◆ Exercise directions: Please rewrite the records below with every "pose" changed to "camera" and all else kept the same. Omit the pictures from your answer.

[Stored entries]
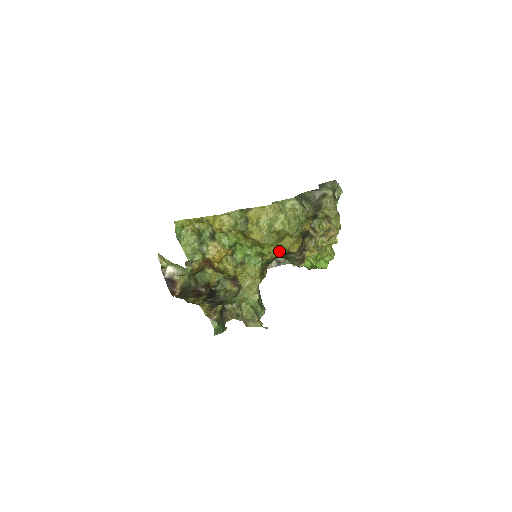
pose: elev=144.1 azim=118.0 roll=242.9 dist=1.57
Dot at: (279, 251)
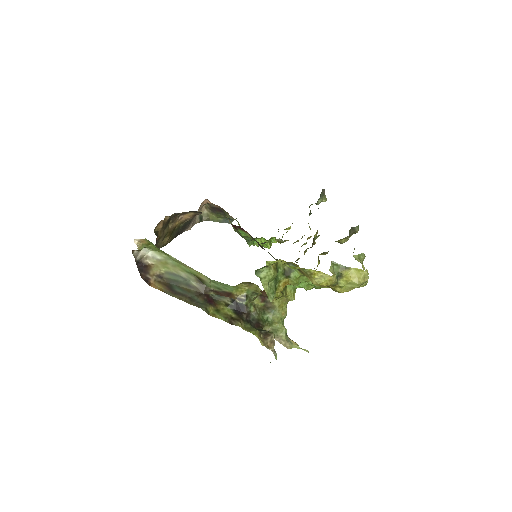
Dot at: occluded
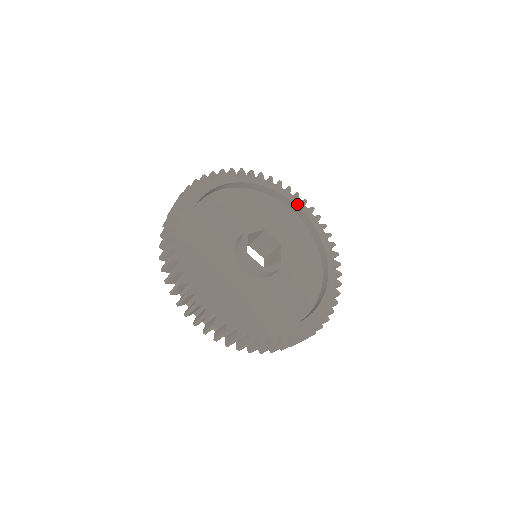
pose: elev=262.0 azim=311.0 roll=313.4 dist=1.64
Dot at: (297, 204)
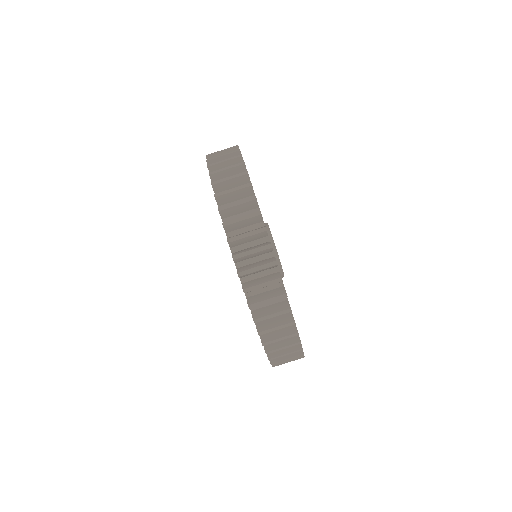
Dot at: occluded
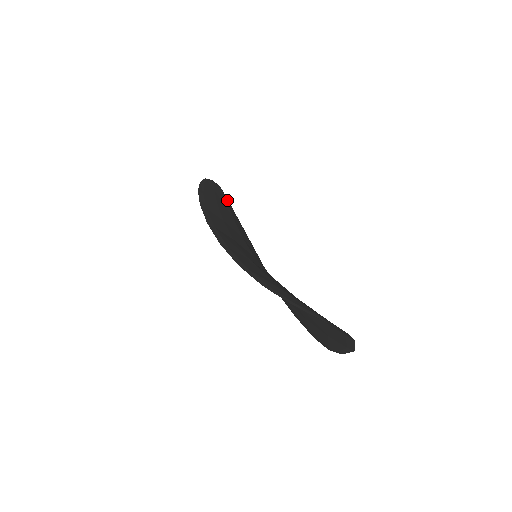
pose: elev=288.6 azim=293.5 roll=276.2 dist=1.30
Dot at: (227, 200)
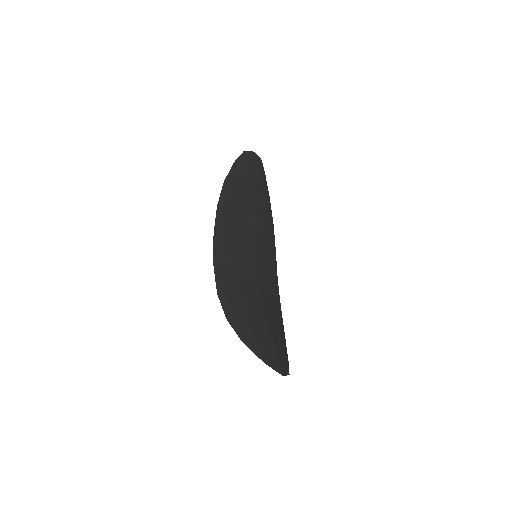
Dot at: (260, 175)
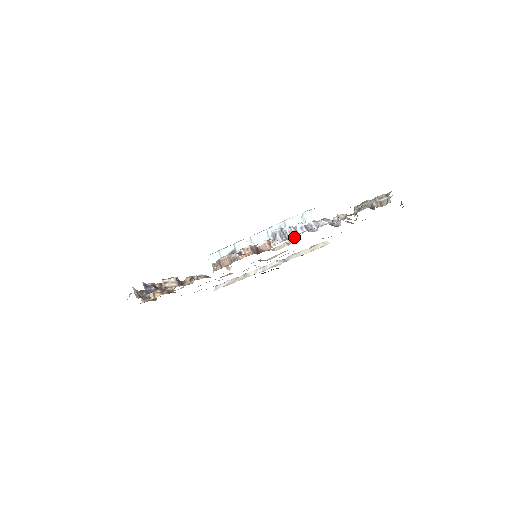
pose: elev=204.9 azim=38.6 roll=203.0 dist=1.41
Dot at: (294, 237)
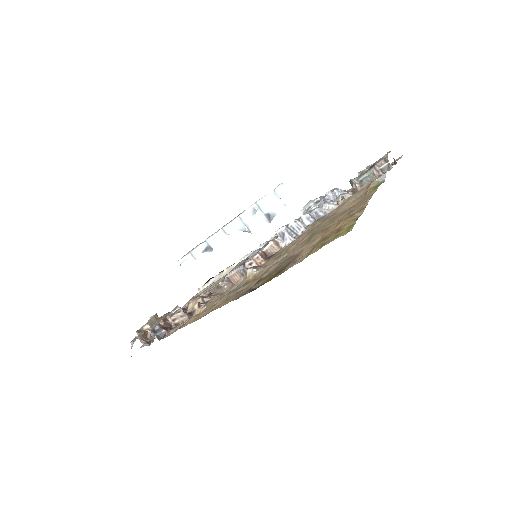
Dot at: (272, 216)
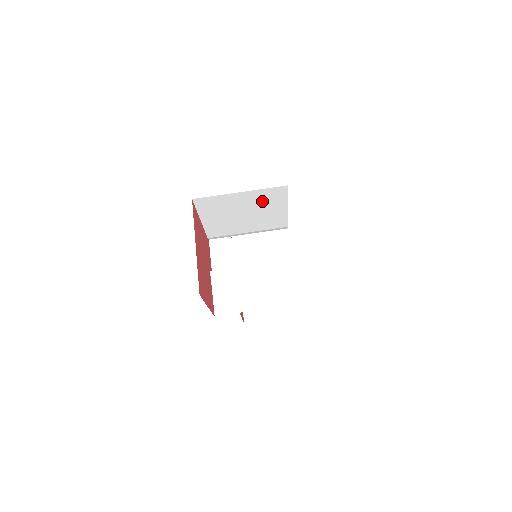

◆ The reply:
camera: elev=144.1 azim=118.0 roll=242.9 dist=1.57
Dot at: (279, 251)
Dot at: occluded
camera: elev=262.0 azim=311.0 roll=313.4 dist=1.64
Dot at: (297, 204)
Dot at: occluded
camera: elev=288.6 azim=293.5 roll=276.2 dist=1.30
Dot at: (227, 200)
Dot at: (260, 175)
camera: elev=204.9 azim=38.6 roll=203.0 dist=1.41
Dot at: (294, 237)
Dot at: (272, 216)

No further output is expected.